WASHINGTON, DC, Apr. 13 -- The US Bureau of Ocean Energy Management, Regulation, and Enforcement is considering an expansion of its regulatory reach beyond offshore oil and gas well operators to drilling contractors and service and supply companies, BOEMRE Director Michael R. Bromwich said on Apr. 12. The idea stems from lessons learned after the Macondo well accident and oil spill nearly a year ago, he and US Interior Sec. Ken Salazar told reporters.

Bromwich said the idea grew from resistance BOEMRE investigators encountered following the accident from companies working for BP PLC, Macondo’s operator. He said US Department of Interior lawyers subsequently told him that the agency’s reach applies only to operators, and that it could not compel drilling contractors and service and supply companies to cooperate.

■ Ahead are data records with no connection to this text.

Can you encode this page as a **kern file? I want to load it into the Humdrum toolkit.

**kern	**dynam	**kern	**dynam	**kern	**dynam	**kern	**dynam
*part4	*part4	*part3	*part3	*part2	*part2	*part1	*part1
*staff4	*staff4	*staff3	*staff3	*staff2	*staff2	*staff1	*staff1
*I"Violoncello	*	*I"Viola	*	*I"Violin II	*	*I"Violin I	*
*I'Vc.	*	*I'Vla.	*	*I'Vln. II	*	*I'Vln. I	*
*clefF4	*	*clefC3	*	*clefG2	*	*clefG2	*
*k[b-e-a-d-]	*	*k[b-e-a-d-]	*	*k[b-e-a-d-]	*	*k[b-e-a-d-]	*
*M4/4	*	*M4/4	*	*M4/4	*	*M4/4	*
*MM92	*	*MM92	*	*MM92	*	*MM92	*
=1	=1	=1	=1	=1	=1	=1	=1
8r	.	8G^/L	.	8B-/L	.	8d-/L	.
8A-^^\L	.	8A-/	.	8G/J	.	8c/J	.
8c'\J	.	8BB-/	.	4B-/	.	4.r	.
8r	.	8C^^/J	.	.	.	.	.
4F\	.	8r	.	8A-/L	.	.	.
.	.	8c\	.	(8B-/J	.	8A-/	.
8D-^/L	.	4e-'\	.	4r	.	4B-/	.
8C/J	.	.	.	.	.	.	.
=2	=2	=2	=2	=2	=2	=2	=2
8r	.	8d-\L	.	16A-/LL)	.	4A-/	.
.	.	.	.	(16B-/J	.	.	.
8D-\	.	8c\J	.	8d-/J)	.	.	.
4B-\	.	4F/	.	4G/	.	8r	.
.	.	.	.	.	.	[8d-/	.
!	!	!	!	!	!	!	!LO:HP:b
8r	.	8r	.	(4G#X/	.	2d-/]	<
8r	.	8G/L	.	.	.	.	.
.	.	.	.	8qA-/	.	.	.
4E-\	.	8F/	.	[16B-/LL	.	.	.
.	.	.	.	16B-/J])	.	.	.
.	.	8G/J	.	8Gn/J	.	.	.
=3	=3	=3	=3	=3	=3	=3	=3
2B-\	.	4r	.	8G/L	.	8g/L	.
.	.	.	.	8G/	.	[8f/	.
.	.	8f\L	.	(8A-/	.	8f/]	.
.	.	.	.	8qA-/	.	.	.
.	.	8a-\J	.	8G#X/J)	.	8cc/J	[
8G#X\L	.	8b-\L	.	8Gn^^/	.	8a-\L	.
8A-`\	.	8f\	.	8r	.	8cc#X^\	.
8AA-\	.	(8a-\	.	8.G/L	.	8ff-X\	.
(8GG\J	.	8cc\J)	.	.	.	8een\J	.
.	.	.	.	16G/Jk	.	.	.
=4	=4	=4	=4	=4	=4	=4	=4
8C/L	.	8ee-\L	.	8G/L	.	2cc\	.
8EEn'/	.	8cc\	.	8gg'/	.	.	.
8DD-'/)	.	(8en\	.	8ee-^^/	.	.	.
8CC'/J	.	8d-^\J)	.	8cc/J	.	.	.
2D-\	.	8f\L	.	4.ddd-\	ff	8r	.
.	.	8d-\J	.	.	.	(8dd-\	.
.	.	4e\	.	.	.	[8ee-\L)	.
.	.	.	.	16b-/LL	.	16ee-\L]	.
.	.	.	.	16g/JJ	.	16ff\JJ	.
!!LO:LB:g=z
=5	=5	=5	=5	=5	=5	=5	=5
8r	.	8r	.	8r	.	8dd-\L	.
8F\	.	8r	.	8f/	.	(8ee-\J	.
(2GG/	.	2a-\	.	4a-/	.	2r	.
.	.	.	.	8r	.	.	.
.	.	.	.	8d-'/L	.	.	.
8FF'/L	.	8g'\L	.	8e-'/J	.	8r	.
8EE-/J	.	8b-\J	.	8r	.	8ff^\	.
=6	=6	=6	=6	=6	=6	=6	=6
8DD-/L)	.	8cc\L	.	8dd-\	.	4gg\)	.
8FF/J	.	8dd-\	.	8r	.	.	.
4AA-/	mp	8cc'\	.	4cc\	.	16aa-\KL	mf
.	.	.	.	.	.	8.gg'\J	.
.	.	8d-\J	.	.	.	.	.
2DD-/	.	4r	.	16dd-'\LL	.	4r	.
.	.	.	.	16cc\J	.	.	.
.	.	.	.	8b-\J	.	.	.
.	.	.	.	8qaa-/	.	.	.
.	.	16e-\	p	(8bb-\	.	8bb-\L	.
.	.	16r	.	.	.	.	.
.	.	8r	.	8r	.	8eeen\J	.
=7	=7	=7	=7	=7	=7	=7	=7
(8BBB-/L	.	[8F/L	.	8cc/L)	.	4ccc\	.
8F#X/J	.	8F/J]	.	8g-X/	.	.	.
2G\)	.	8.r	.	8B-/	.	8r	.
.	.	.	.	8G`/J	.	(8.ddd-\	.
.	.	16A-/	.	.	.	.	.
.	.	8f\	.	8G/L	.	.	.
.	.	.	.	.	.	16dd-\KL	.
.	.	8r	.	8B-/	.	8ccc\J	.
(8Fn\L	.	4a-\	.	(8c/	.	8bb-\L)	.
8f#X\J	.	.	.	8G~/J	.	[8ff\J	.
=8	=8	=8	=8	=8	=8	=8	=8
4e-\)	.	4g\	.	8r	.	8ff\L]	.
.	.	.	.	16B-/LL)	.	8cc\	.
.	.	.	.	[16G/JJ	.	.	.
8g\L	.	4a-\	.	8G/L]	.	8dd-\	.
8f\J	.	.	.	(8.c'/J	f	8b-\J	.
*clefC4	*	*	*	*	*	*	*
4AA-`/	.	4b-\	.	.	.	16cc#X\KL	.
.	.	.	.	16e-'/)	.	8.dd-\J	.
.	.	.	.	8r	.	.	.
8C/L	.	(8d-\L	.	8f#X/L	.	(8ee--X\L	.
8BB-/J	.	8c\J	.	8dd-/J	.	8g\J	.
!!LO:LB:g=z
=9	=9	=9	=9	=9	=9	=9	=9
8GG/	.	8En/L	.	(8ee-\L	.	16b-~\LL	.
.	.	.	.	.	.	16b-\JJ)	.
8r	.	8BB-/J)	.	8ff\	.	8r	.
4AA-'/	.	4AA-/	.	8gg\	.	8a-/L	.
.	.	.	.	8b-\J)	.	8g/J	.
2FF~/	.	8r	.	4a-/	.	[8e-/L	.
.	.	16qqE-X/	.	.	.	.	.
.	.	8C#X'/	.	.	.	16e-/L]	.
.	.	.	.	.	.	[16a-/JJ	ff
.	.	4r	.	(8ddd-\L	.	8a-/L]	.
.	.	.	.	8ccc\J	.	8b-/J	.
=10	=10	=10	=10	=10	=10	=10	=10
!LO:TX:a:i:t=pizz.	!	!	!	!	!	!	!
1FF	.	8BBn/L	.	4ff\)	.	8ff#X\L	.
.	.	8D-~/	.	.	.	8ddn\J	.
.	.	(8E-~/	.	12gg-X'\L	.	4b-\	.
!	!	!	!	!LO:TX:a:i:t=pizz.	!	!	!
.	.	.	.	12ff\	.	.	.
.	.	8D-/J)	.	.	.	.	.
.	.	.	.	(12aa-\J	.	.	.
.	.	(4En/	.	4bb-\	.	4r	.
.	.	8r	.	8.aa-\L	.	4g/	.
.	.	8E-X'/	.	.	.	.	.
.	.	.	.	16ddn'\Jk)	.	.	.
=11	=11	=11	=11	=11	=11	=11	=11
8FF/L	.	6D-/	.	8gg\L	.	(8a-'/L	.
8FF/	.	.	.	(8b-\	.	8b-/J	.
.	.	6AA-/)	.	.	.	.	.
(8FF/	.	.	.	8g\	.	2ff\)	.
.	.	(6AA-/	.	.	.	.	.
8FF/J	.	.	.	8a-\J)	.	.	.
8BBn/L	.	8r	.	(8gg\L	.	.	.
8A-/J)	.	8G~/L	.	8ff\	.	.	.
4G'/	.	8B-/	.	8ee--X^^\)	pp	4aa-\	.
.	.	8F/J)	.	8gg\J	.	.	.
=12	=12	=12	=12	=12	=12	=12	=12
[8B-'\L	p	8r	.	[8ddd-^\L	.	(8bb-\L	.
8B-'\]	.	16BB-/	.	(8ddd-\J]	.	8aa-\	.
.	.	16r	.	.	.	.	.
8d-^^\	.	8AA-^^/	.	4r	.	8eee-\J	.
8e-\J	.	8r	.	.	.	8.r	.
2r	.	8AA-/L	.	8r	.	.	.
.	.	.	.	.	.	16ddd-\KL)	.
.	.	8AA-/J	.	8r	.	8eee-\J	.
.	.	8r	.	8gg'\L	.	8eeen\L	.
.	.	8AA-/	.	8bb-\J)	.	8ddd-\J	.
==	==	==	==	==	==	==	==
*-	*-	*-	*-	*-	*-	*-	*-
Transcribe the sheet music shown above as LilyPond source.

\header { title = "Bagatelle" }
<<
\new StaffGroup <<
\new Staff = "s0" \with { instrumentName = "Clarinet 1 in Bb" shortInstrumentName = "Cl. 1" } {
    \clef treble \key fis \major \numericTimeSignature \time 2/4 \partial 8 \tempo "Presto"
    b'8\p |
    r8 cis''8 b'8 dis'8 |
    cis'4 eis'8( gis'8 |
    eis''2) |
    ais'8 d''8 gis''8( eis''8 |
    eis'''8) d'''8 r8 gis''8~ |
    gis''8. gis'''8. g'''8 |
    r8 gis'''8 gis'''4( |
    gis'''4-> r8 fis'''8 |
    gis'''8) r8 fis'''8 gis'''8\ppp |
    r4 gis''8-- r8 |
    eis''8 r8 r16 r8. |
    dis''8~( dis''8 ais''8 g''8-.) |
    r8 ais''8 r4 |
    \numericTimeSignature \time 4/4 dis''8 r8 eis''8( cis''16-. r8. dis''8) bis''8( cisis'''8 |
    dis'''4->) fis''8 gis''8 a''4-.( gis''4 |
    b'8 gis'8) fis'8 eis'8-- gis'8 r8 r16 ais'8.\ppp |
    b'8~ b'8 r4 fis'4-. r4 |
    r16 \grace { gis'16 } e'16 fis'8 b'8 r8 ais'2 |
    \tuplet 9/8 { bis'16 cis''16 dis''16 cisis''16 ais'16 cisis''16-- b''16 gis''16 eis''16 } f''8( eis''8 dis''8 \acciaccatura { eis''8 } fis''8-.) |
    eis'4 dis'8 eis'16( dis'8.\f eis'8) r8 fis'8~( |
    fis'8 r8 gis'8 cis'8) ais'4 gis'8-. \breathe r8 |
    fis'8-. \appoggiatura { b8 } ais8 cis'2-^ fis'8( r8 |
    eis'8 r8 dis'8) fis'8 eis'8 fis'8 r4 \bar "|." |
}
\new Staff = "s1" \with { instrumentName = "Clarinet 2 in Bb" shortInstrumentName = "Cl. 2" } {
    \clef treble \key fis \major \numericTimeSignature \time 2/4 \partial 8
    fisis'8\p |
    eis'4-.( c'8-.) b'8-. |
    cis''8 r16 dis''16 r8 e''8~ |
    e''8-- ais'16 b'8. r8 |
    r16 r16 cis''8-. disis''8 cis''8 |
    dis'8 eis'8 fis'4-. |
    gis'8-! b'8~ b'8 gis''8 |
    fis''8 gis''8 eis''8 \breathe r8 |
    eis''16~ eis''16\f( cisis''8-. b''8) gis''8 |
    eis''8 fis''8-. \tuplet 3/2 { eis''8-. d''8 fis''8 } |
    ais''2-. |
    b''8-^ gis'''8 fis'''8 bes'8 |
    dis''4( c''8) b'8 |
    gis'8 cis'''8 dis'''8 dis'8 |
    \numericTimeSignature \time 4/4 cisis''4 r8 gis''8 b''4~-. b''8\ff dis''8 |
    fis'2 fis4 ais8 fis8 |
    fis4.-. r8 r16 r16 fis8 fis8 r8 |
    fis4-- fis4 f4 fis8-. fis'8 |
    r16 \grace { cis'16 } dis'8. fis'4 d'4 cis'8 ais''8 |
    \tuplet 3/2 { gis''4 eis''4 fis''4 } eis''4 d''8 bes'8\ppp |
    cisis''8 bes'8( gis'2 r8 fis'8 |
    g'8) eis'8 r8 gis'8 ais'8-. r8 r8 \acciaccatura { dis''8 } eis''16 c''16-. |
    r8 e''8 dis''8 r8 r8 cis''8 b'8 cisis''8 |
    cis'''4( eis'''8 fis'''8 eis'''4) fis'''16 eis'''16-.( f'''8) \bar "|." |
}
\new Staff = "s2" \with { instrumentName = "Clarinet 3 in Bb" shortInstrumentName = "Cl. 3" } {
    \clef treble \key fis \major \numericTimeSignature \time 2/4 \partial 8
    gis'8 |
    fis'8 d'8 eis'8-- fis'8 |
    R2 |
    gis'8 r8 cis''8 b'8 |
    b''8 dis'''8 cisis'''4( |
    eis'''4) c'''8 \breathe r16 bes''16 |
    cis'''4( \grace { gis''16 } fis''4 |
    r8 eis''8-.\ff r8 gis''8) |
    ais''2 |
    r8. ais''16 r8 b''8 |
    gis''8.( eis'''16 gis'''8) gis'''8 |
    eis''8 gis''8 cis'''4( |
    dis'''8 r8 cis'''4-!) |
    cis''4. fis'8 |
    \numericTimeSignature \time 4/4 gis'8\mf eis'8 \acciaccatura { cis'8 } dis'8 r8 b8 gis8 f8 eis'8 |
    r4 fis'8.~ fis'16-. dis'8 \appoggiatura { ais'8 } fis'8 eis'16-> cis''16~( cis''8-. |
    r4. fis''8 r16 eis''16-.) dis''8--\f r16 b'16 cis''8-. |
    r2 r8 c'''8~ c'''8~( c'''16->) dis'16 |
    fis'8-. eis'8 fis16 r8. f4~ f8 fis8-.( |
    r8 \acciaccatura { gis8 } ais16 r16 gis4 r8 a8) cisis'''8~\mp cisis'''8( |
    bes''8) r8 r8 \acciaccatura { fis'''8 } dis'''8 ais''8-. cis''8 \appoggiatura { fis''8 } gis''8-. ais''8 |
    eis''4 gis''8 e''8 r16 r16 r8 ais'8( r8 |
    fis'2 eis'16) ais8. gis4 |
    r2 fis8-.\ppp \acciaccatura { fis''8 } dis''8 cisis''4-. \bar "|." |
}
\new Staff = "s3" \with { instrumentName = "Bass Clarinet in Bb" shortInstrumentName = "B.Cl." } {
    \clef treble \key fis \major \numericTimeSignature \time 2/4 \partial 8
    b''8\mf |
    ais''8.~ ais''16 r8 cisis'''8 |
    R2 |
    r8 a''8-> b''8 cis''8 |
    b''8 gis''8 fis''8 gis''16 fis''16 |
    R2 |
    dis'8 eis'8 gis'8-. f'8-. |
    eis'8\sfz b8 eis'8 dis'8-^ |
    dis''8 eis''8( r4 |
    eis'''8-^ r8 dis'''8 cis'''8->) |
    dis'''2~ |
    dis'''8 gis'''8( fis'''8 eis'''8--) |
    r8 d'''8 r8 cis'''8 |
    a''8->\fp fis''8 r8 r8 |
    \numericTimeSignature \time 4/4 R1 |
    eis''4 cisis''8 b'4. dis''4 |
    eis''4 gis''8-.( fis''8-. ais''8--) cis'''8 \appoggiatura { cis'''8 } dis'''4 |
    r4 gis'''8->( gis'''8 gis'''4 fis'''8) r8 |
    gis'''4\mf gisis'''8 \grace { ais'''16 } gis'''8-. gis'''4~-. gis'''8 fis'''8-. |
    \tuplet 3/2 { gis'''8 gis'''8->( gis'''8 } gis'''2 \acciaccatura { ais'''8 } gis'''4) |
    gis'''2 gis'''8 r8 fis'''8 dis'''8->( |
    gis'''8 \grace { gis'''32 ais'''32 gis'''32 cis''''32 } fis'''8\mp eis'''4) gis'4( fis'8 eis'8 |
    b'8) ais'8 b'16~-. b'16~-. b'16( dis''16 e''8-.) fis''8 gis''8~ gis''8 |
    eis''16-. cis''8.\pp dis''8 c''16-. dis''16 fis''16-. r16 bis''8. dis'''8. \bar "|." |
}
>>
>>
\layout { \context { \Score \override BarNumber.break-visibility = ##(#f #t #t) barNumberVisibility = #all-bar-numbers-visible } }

“We’re very interested in moving aggressively and responsibly,” Bromwich said during a briefing at DOI headquarters, adding that legislative authorization may be needed. Salazar said BOEMRE also needs congressional approval to increase the 30-day offshore drilling permit approval time limit, which the 2005 Energy Policy Act established to 90 days.

“We have moved forward with what has been a sprint of reforms,” the secretary said. “Can we do more? Absolutely, but we need legislation authorizing it.” He said the continuing resolution that Congress was expected to approve increases BOEMRE’s budget through Sept. 30, but added that DOI and the agency expect a fight as Congress starts working on their requests for fiscal 2012.

“Will we be fully successful? Probably not,” said Salazar. “But we’ll fight hard.” Reforms in the past 9 months have enhanced drilling and offshore workplace safety as BOEMRE has reorganized to eliminate conflicting missions and improve its safety and environmental enforcement, he continued.

Congressional failure to pass a budget hampered some improvement efforts, he said. “We could have started a lot sooner to hire more inspectors and staff,” Salazar said, noting that Bromwich still has recruited new employees aggressively from major US universities’ petroleum engineering departments.

Bromwich said the first deepwater exploration plan since the accident and spill was approved in 30 days, but only because Shell Offshore promptly resubmitted it with the necessary additional information. Others could take longer, “and that could make our point that, as an agency, we need more than 30 days to approve offshore drilling permits,” he said.

Salazar said several oil and gas trade associations and individual companies acknowledged that changes were needed as more was learned about what led to the accident and spill. “We have seen signs that many recognize that this is a post-Macondo world,” he said. “But no one is saying that everything is being done that needs to be done.”

“Several companies have said it was a wake-up call,” said Bromwich. “Others said that it was an anomaly. I think that’s been debunked by the president’s commission, which said there were 79 previous incident which were nearly as serious. That’s 79 near-Macondos. We have to be clear-eyed about this and recognize there’s no way we can make the risks zero. But we can make them as low as possible.”